The time was hailed as "the period of giants" in Malayalam film industry, due to the work of film stars Sathyan and Prem Nazir. Nazir catapulted to the row of the finest actors of India with the film Iruttinte Athmavu (1967). Playing a demented youth – Velayadhan, Nazir discovered his prowess as a dramatic actor of great intensity. Many critics have evaluated this role as his masterpiece, and as one of the finest onscreen performances ever. He holds the record for having acted in the most leading roles – about 700 films. Another record is for the most enduring screen team along with actress Sheela. They played opposite each other in 130 movies. It was also the time when Rajkumar shot to fame. Rajkumar acted in more than 200 movies who also won National Awards for singing songs like "Naadamaya Ee Lokavella" from the movie Jeevana Chaitra. His film Bangaaradha Manushya created a record at the box office for successfully running in the main theaters for more than two continuous years. He later spearheaded the Kannada language movement, followed by millions of his fans, however the star remained away from politics.

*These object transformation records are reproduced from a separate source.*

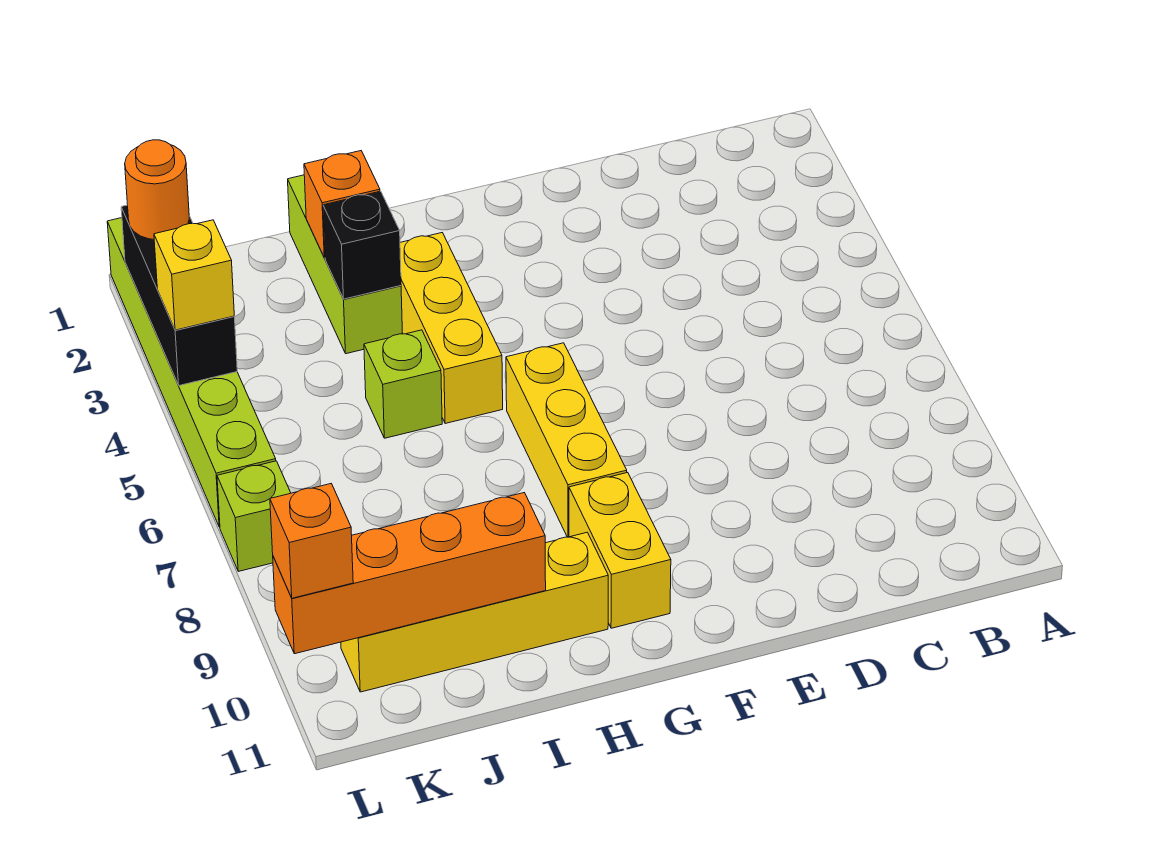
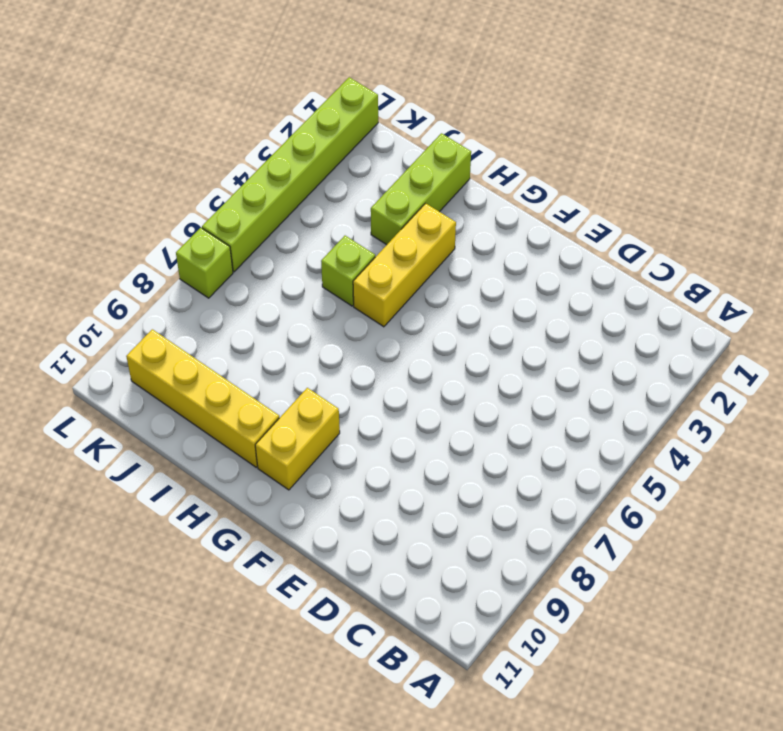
none -> yellow brick G6:G8 level 1
none -> orange brick I2 level 2
none -> black brick I3 level 2

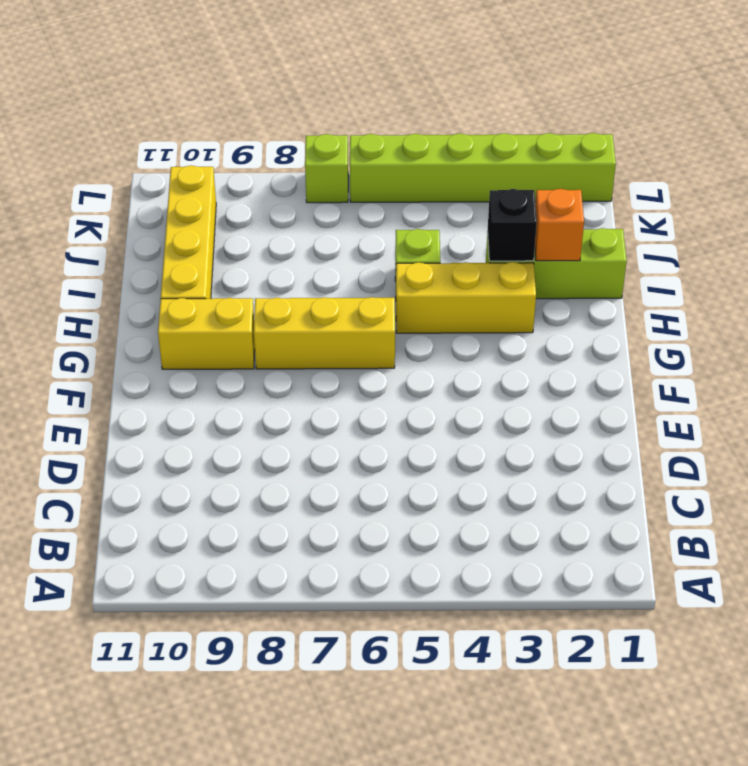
none -> orange brick I10:L10 level 2
none -> black brick L2:L4 level 2
none -> orange round brick L2 level 3

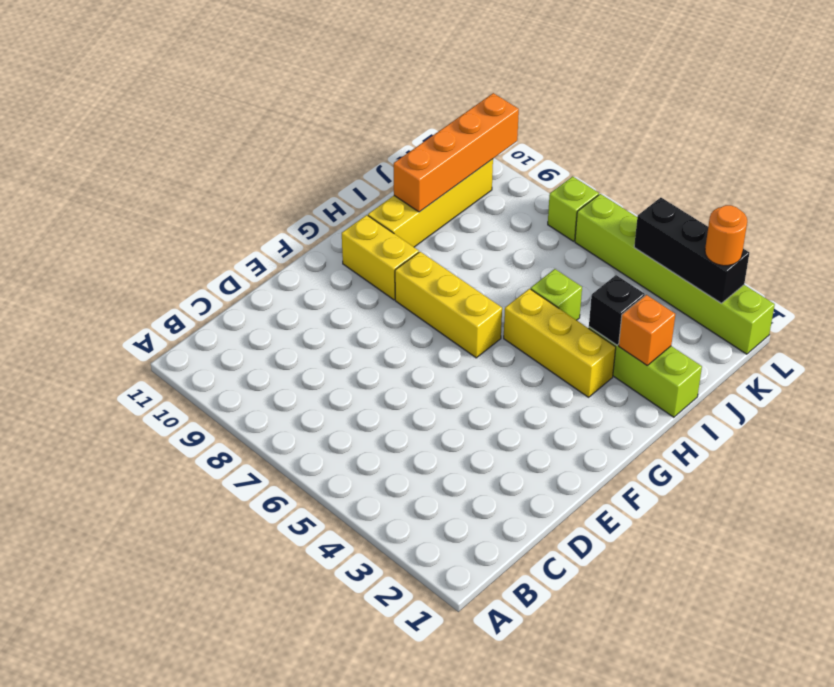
none -> yellow brick L4 level 3
none -> orange brick L10 level 3

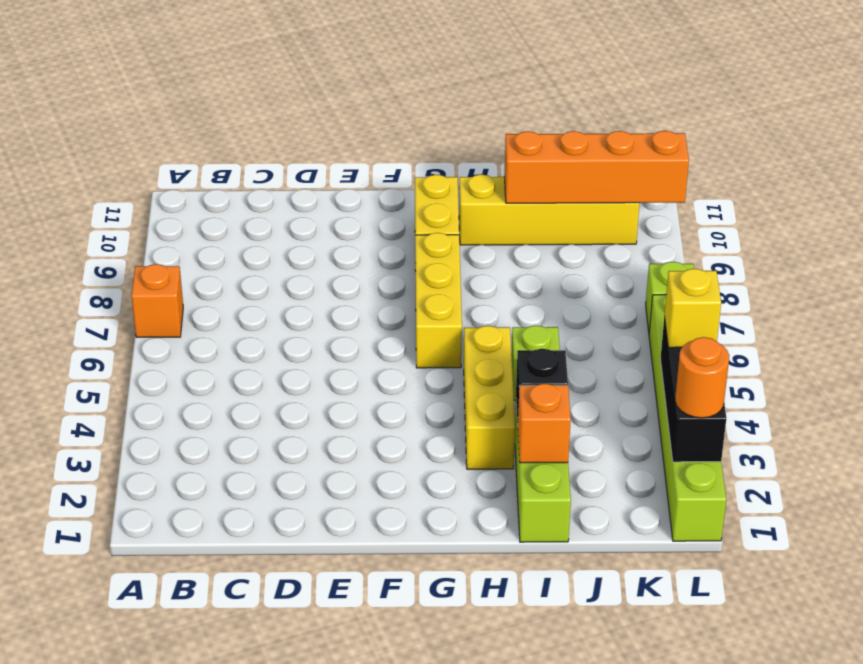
orange brick A7 level 1 -> orange brick L10 level 3

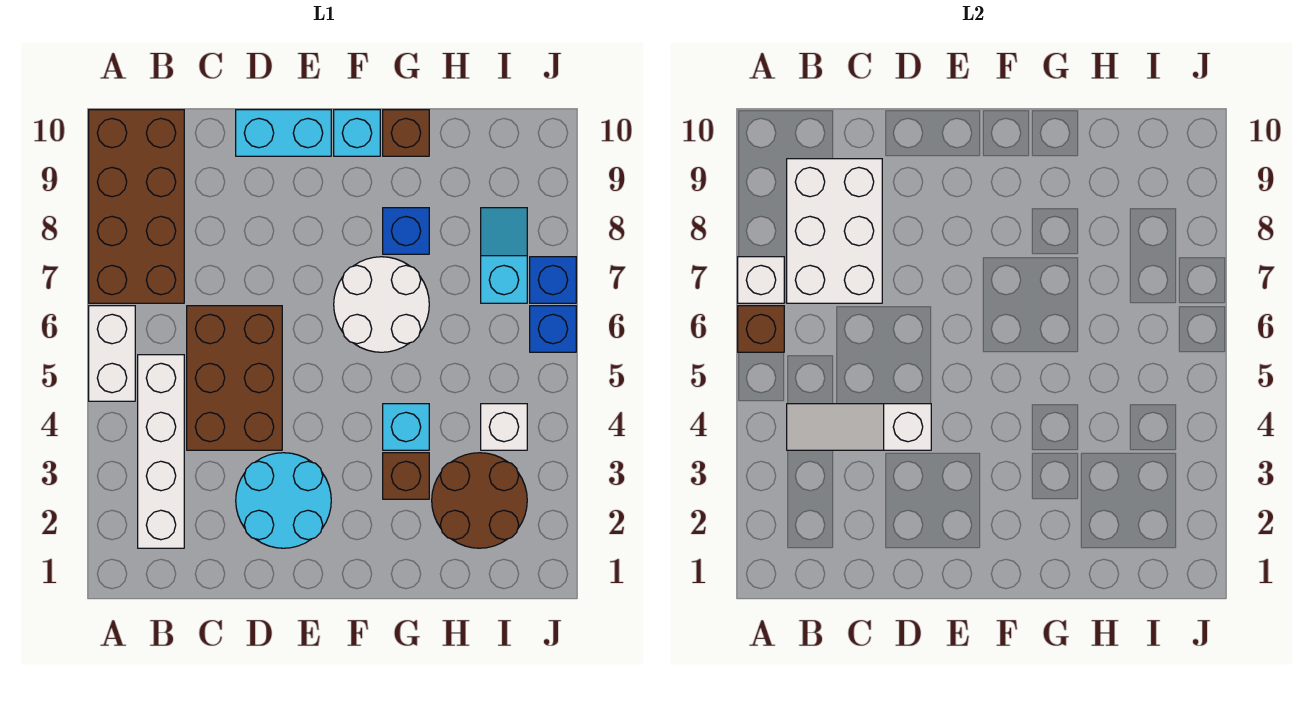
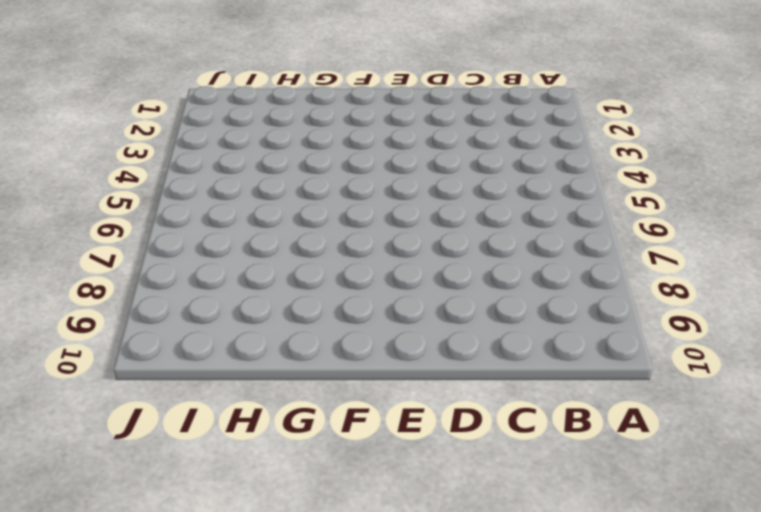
none -> white brick A5:A6 level 1
none -> brown brick A7:B10 level 1
none -> white brick B2:B5 level 1

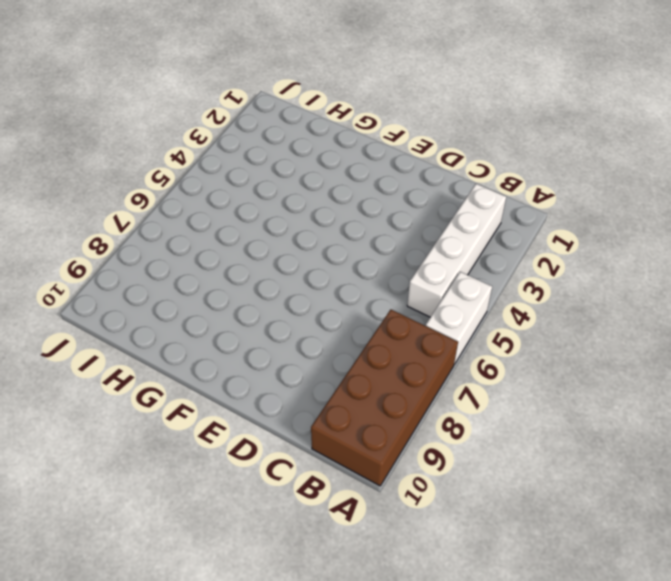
none -> brown brick C4:D6 level 1
none -> cyan round brick D2:E3 level 1
none -> cyan brick D10:E10 level 1

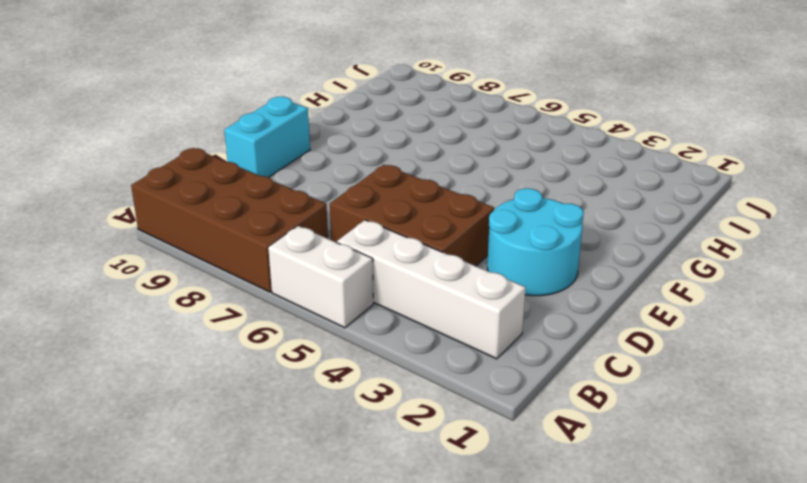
none -> white round brick F6:G7 level 1
none -> cyan brick F10 level 1
none -> brown brick G3 level 1

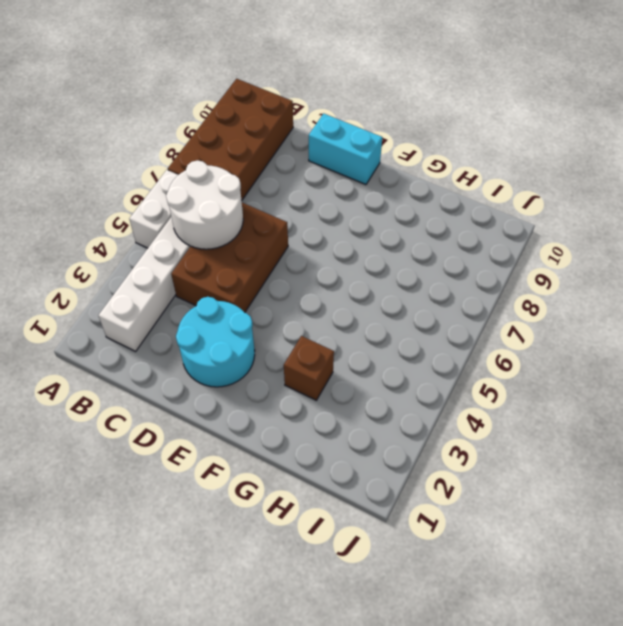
white round brick B5:C6 level 2 -> white round brick F6:G7 level 1
none -> cyan brick F10 level 1
none -> cyan brick G4 level 1
none -> blue brick G8 level 1

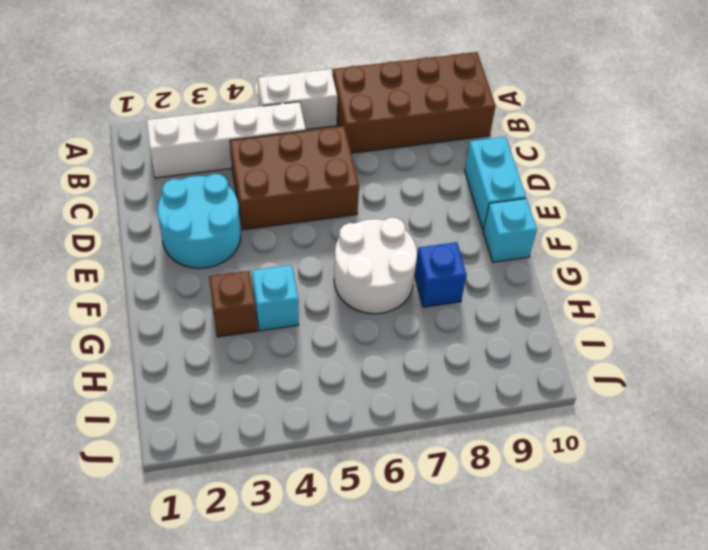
none -> brown brick G10 level 1
none -> brown round brick H2:I3 level 1
none -> white brick I4 level 1

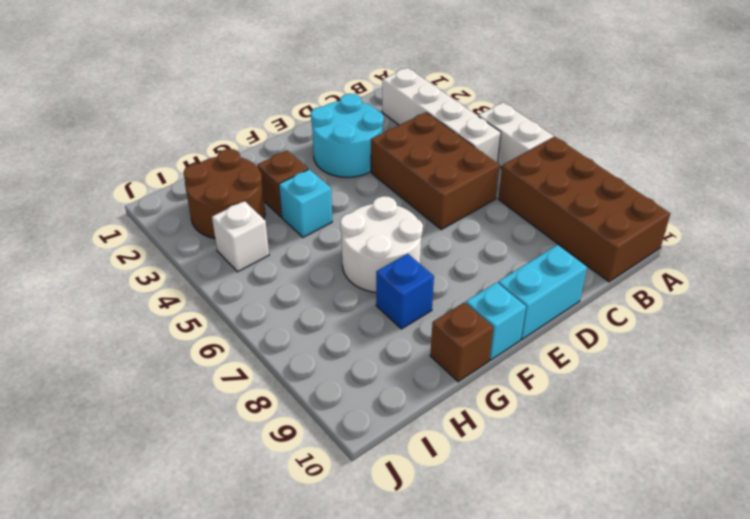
none -> cyan slope I7:I8 level 1 top 7
none -> blue brick J6 level 1
none -> blue brick J7 level 1

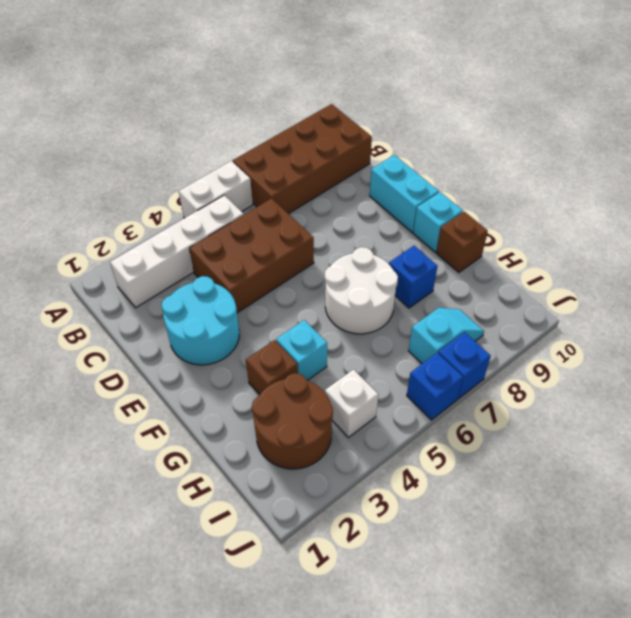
none -> brown brick A6 level 2
none -> white brick A7 level 2
none -> white slope B4:D4 level 2 top D

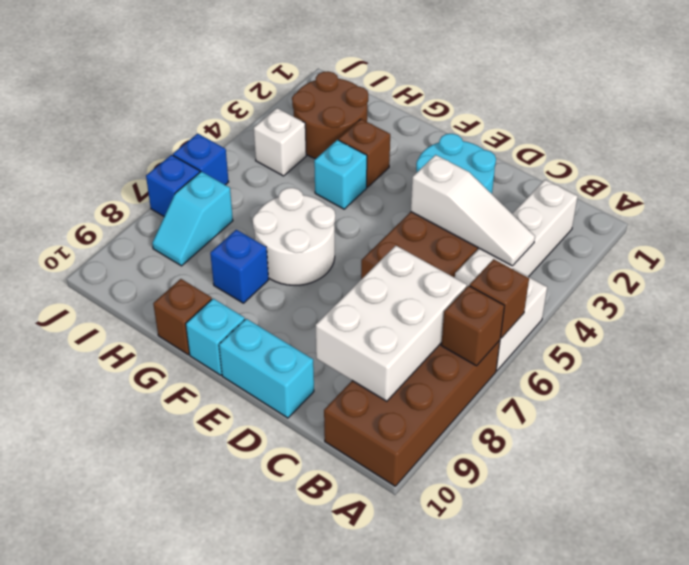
brown brick A7 level 2 -> white brick A7 level 2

==Characteristics and popularity==
South Indian films, whether Kannada, Malayalam, Tamil, or Telugu, have been predominantly rooted in their specific geography. They tell stories that are in tune with the culture, dialect, politics, social structure, and lifestyle of the people in their respective regions. This can be seen in the films of Padmarajan or Bharathiraja that were set in the Malayali or Tamil milieu respectively. Similarly, K. Viswanath directed films based on arts — performing and visual, aesthetics, social structure and lifestyle of Telugu people. South Indian cinema has been able to find audiences across India, and even outside because of its ability to remain rooted in a certain milieu, while appealing to the collective "Indian" sensibility, whereas Hindi films, of late aren't able to strike this balance because of their essential non-rootedness. For many years, films in Hindi have gone urbane and elitist, while down South, they remained rooted in telling the stories of people in a way they can enjoy as their own.

Recent South Indian cinema sees a trend of violent heroes, deviating from virtuous protagonists of the past and embracing "bad boy" personas, with violence integrated into their characters gaining popularity. Directors, taking on quasi-action director roles, break from traditional templates, earning commendation for creativity. Despite critics questioning the rationale, the enduring appeal of violent scenes persists, driven by fans of star-centric films. The CBFC's inconsistent certification approach adds to ongoing discourse, reflecting changing preferences in the South Indian cinema landscape.